R. Matteson 2012, 2014]
THE OLD BEGGAR MAN (HIND HORN)- Sung by Mrs. A. Fraser, Lancaster, Ontario, collected in 1962 by Fowke.
1. Oh once there was a fair young man,
He wooed the fairest in the land.
Her father sorely tried was he,
And he sent him away across the sea.
2. She gave to him a gay gold ring,
The value of it was above all thing.
"As long as this ring retains its hue,
You'll know I'm a lover fond and true.
3. "But when your ring turns pale and wan,
Then I'm in love with another man."
He's gone to sea and far away,
And he stayed for seven long years and a day.
4. Seven long years by land and sea,
And he often looked how his ring may be.
He looked at the ring, it was pale and wan;
"Oh, she's in love with another man."
5. Then up set sails and away went he
Till he came to his own counteree.
He left the sea and came home to the land;
The first one he met was an old beggar man.
6. "What news, what news, my old beggar man?
For it's seven long years since I saw this land."
"No news, no news," the beggar man did say,
"But tomorrow is your true love's wedding day.
7. "'Beg from Peter, beg from Paul,
Beg from the highest to the lowest of them all.
From them all you shall take none
Till it will come from the bride's own hand."
8. He cast off his silken coat
And the beggar's clothes he did put on,
And when he came to the castle gate
He asked for a drink for the bride's own sake.
9. The bride came tripping down the stairs,
Rings on her fingers and gold in her hair,
A glass of wine held in her hand
Which she gave to the old beggar man.
10. Out of glass he drank the wine,
Into the glass he slipped the ring.
"Oh where did you find it by sea or by land,
Or did you take it off a drowned man's hand?"
.11. "I did not find it by sea or by land,
And I didn't take it off a drowned man's hand.
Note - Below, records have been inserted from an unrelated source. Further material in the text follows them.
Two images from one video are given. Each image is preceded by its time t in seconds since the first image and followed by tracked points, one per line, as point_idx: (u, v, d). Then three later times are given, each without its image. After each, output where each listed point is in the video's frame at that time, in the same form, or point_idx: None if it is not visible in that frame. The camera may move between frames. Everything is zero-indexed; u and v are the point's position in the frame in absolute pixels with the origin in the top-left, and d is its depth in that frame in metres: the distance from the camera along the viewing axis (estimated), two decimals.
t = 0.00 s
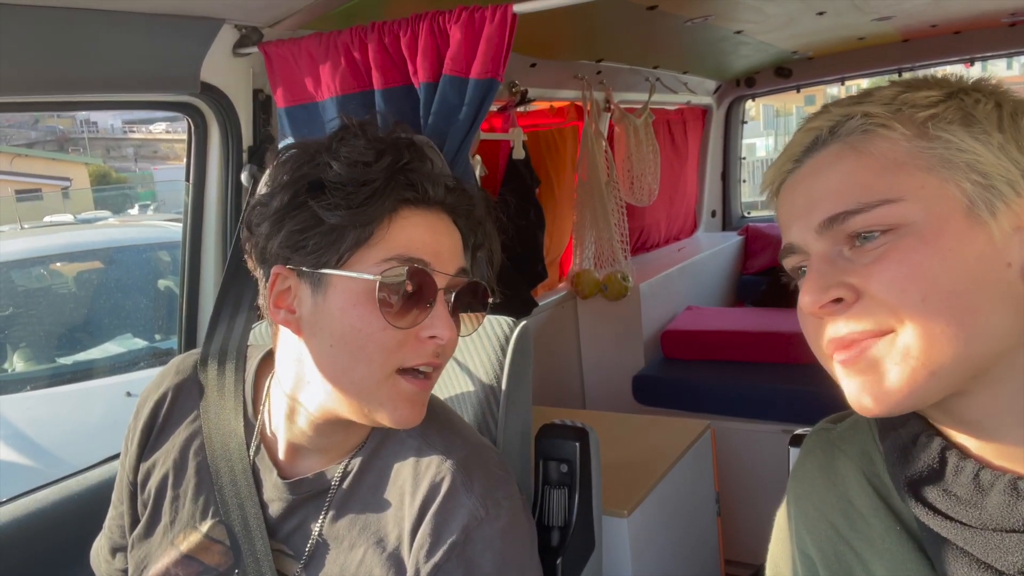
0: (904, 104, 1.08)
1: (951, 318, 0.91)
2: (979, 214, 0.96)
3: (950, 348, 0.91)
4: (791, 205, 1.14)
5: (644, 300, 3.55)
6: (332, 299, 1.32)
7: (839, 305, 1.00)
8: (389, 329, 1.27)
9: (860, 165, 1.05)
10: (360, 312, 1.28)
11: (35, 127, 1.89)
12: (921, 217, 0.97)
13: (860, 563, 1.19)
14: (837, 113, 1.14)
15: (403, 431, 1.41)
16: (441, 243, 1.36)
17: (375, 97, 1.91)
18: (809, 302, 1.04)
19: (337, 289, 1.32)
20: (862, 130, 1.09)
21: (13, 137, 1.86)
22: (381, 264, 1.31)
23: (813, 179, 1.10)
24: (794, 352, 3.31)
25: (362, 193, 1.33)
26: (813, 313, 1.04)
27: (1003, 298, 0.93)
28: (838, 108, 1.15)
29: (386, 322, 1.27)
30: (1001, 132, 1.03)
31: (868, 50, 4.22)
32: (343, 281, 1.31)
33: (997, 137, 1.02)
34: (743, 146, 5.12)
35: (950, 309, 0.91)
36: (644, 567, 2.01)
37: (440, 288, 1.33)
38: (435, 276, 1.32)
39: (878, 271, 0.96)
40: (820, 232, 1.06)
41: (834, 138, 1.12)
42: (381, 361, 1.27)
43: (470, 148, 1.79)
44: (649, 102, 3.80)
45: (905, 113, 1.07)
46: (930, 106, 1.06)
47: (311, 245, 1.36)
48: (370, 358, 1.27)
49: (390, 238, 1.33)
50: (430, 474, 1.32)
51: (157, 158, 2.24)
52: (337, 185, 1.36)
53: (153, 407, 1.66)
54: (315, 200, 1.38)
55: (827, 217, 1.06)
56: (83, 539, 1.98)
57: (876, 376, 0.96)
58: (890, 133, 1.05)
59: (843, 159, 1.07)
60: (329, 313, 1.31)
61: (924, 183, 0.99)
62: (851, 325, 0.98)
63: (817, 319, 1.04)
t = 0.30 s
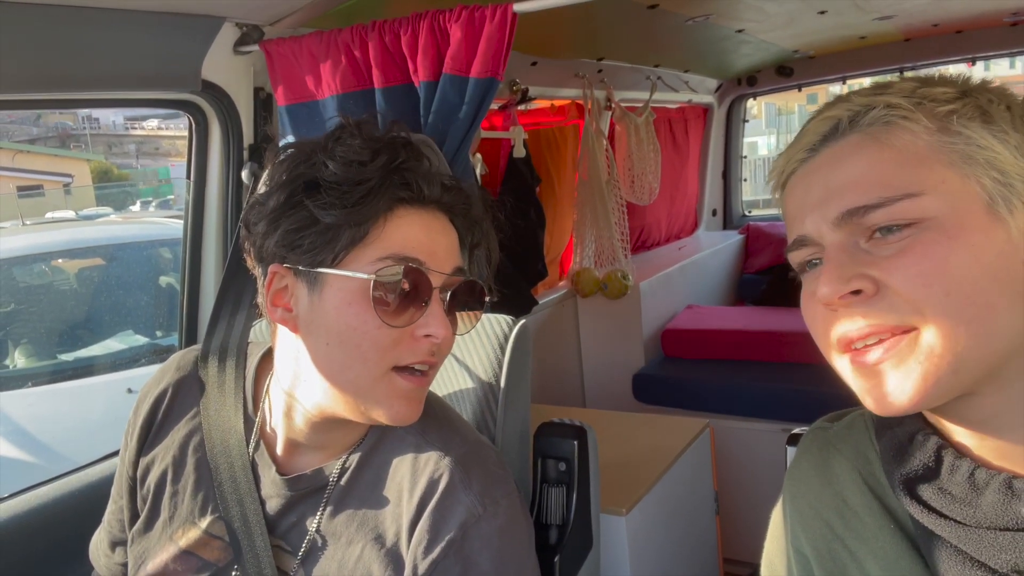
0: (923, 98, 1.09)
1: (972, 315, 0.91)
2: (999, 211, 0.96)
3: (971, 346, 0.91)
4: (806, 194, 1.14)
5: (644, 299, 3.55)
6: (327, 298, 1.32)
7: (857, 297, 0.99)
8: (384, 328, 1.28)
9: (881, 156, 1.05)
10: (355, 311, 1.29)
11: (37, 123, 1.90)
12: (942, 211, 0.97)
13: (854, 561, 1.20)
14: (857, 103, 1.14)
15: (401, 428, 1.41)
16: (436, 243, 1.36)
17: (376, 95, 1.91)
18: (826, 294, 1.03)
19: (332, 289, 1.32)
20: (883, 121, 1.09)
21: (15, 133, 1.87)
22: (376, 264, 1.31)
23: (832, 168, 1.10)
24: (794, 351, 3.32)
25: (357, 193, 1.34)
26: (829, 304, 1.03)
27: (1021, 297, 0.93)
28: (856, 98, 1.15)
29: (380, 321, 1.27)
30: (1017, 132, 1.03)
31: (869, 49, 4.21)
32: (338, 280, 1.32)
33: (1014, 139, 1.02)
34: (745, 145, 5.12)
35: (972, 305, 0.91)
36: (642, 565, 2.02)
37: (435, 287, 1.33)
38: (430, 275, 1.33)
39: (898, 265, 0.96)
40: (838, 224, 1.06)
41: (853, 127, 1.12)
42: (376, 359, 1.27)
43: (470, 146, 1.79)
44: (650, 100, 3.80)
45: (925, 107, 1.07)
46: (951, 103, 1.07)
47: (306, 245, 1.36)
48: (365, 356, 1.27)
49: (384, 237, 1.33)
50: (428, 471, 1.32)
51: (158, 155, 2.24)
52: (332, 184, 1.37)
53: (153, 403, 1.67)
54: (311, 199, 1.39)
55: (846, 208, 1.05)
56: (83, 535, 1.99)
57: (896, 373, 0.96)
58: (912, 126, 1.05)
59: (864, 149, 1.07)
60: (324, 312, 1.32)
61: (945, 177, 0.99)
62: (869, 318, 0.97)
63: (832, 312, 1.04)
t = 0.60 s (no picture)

I got it from my love in our courting day
And I give it to my love on her wedding day."
12. The rings from her finger she did let fall,
The gold from her hair she did pull down.
"I'll go with you forever more,
Although I have to beg from door to door."
13. Between the kitchen and the hall
The beggar's clothes he did let fall.
In gold he shone above them all
And he was the best dressed man in the hall.
14. The bridegroom thought he would her wed,
But she wed her own true love instead,
And many happy years they lived in the land
And ne'er forgot the old beggar man.
"Hind Horn" is comparatively rare in North America: in fact, it seems to have survived only in Canada. Barry has two texts from New Brunswick (pp. 73-80); both Greenleaf (p. 12) and Karpeles (ii, p. 99) found it in Newfoundland; and Creighton has several texts from Nova Scotia (I, pp. 11-17). These, including the Ontario version, are all so similar that they appear to have sprung from the same source. Coffin notes that they "represent an unusual form of Child G, a ballad of Scottish origin that is well-known in Ireland" (p. 48). Mrs. Frasier's version, which is unusually coherent and complete, was learned from her mother who was half-Scottish, half-Irish.